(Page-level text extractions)
Start of Block

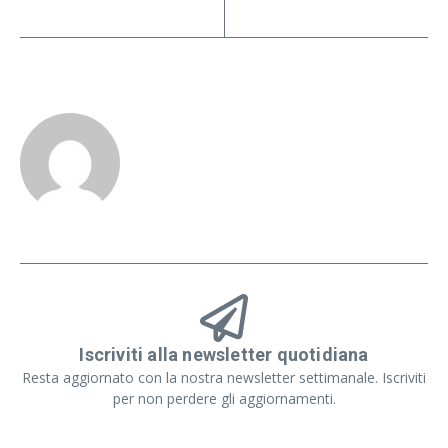
Iscriviti alla newsletter quotidiana
Resta aggiornato con la nostra newsletter settimanale. Iscriviti
per non perdere gli aggiornamenti.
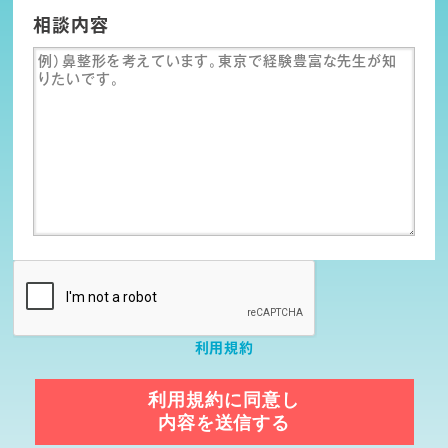
相談内容
利用規約
利用規約に同意し
内容を送信する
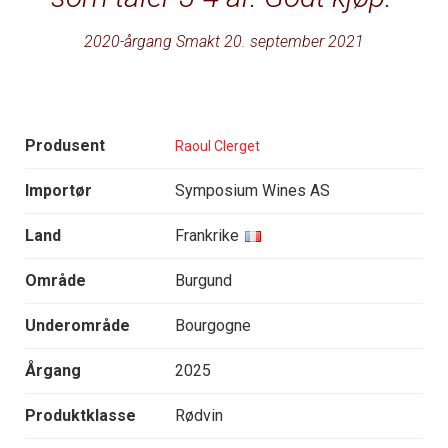
2020-årgang Smakt 20. september 2021
Produsent
Raoul Clerget
Importør
Symposium Wines AS
Land
Frankrike
Område
Burgund
Underområde
Bourgogne
Årgang
2025
Produktklasse
Rødvin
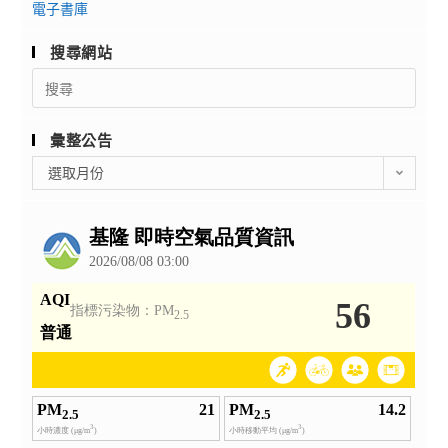
電子書庫
搜尋網站
Search
for:
彙整公告
彙
選取月份
整
公
告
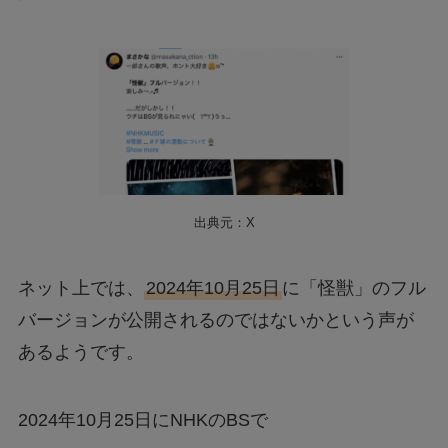
出典元：X
ネット上では、
2024年10月25日
に「怪獣」のフル
バージョンが公開されるのではないかという声が
あるようです。
2024年10月25日にNHKのBSで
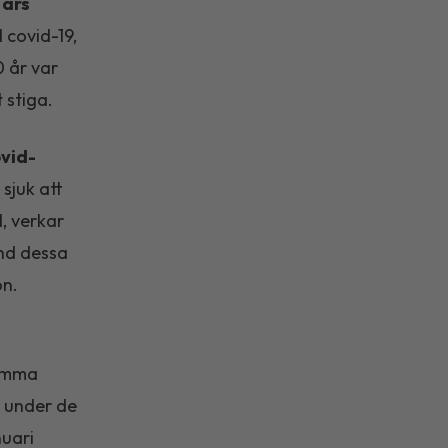
 års
 covid-19,
0 år var
 stiga.
ovid-
sjuk att
, verkar
and dessa
on.
samma
e under de
nuari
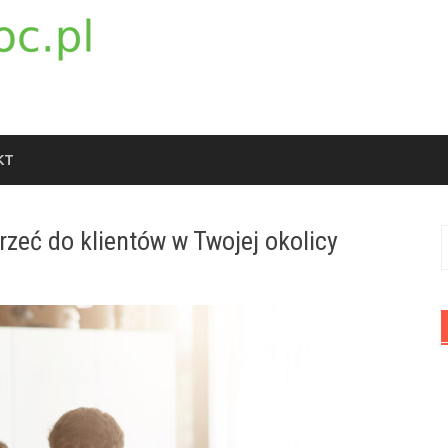
KT
rzeć do klientów w Twojej okolicy
S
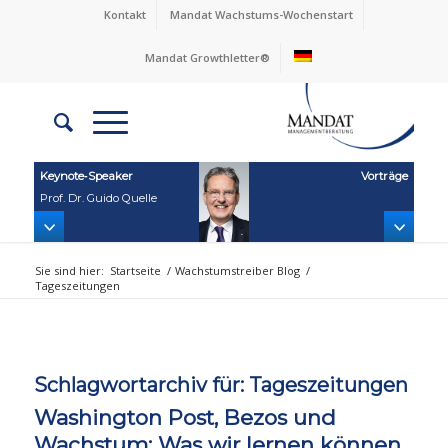
Kontakt
Mandat Wachstums-Wochenstart
Mandat Growthletter®
Keynote‑Speaker
Vorträge
Prof. Dr. Guido Quelle
Sie sind hier:
Startseite
/
Wachstumstreiber Blog
/
Tageszeitungen
Schlagwortarchiv für:
Tageszeitungen
Washington Post, Bezos und
Wachstum: Was wir lernen können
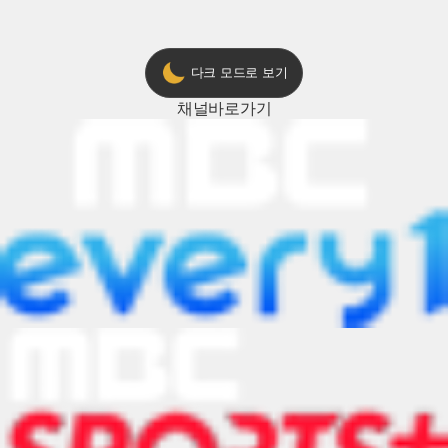
다크 모드로 보기
채널
바로가기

End of Block

### What to do:
Note every line of the records that holds the word "newsletter", and copy it.

### Answer below:
Iscriviti alla newsletter quotidiana
Resta aggiornato con la nostra newsletter settimanale. Iscriviti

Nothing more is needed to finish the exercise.